Guy Maddin's Docu-Fantastia: 'My Winnipeg'

A scene from My Winnipeg
Courtesy of IFC Films
|
|
I am curious about the repeated image of the mother's lap superimposed over the confluence of rail and river lines, depicting Winnipeg as this magnetic pole that you cannot escape from. In some ways it reminded me of Bruce Chatwin's The Songlines, as you seem to be meditating on the power of lines crossing the earth.
Oh yeah, great. I don't know here it came from. When I wrote the narration, it was improvised verbally in front of a microphone. I found myself mentioning "the lap, the forks, the fur." It sounded rhythmically pleasing to me and then I realized I'd have to come up for some sort of visual equivalent to that. I just showed the movie to my mother for the first time. I am a grown-up. I can do whatever I want. For once in my life I was able to focus the camera and so pubic hair is visible. I managed to distract [my mother] whenever that lap came on [screen]. But that giant close-up of the vagina does appear on screen often.
In all of your films, you go back to family and you also cover a lot of sexual taboos. And once again you reintroduce your family here, and you touch on some homoerotic memories from when you were a kid. These are things many would be reticent to bring up in a documentary about their city. How does your family and do you feel now after having exposed this?

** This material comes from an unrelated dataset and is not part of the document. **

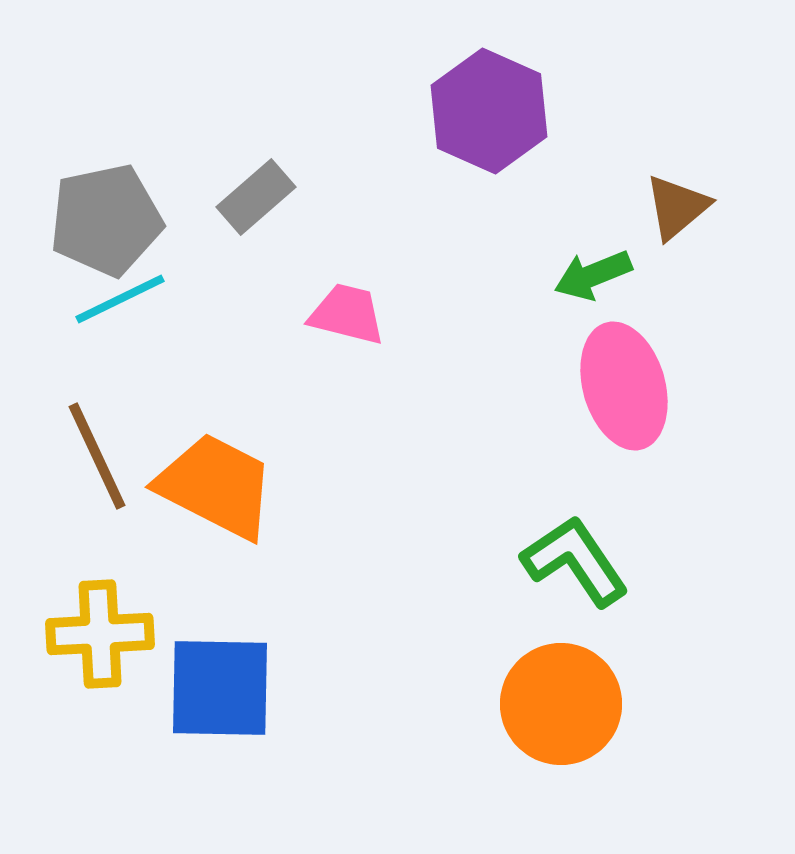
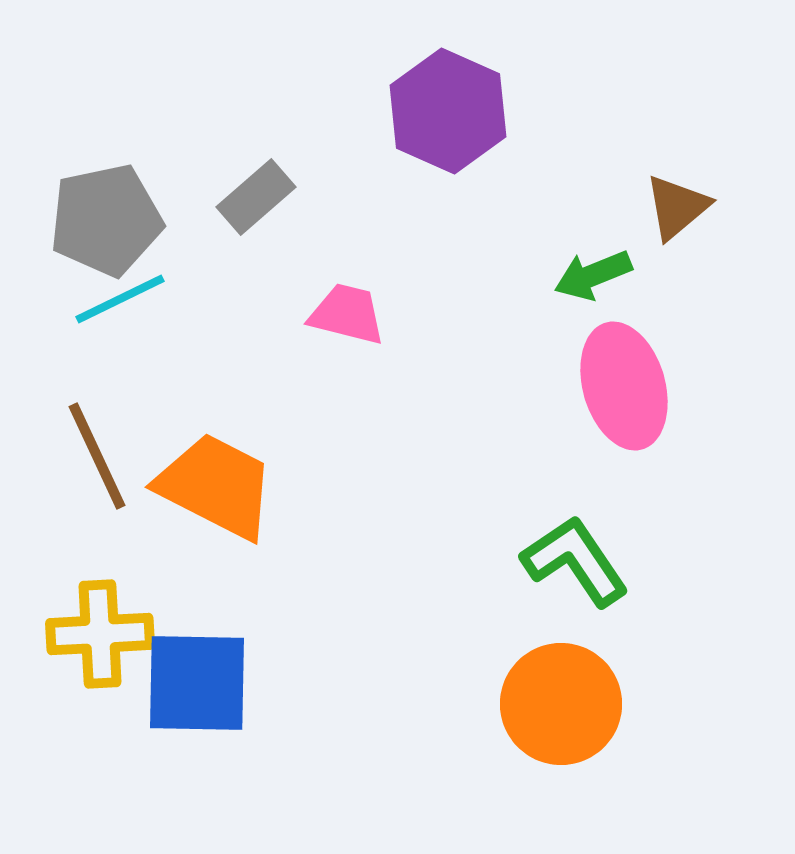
purple hexagon: moved 41 px left
blue square: moved 23 px left, 5 px up
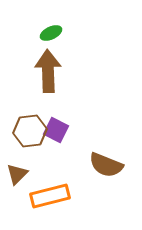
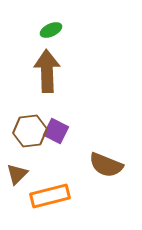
green ellipse: moved 3 px up
brown arrow: moved 1 px left
purple square: moved 1 px down
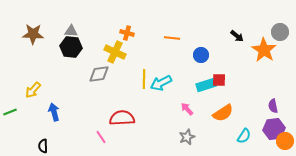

I don't expect anyone to care about my sexual thoughts and you run the risk of making people sick by talking about them, but we are sexual beings [from] the earliest of ages, and if you are talking about a home and what matters to your home and what happens in it and what happens in the privacy of a shelter, you are going to have to talk about that stuff. As far as the lap goes, I just noticed that a map of the forks of Winnipeg just looked like a lap, and we all come from laps. It just seemed to make sense: my mom's lap. The hardest part was just getting her drunk enough to get her to take her girdle off... [laughs wryly]
Speaking of the mother figure, where did you find Ann Savage?
Except for cameo as a non-speaking nun in a movie, she hadn't spoken a line of dialogue since 1955. But I felt that she was the only person to play my mother when it became apparent that I would rather not put my mom through this because she is 92. So I lamented to a friend of mine who lives and works in Hollywood, "If only Ann Savage was still with us, because she is the only person who can play my mother in this project." I remembered her from the film Detour. She is literally the most ferocious femme fatale in film noir history. She is just so... savage. And I just thought, this is the only force of nature that even comes close to her Canadian counterpart, my mother. If only she was still around to play my mother, then I would be set. And this guy I was talking to said, "Ann Savage was just at my wedding! I have got her phone number and you can just call her up." So I started a lengthy seduction process where I lured her out of retirement. She had been asked to do a number of film appearances in scripts [but they] reminded her too much of Detour. This was the first time where she had been offered a script that had nothing to do with Detour so she was very flattered and excited about taking on a role that had something to do with her age now.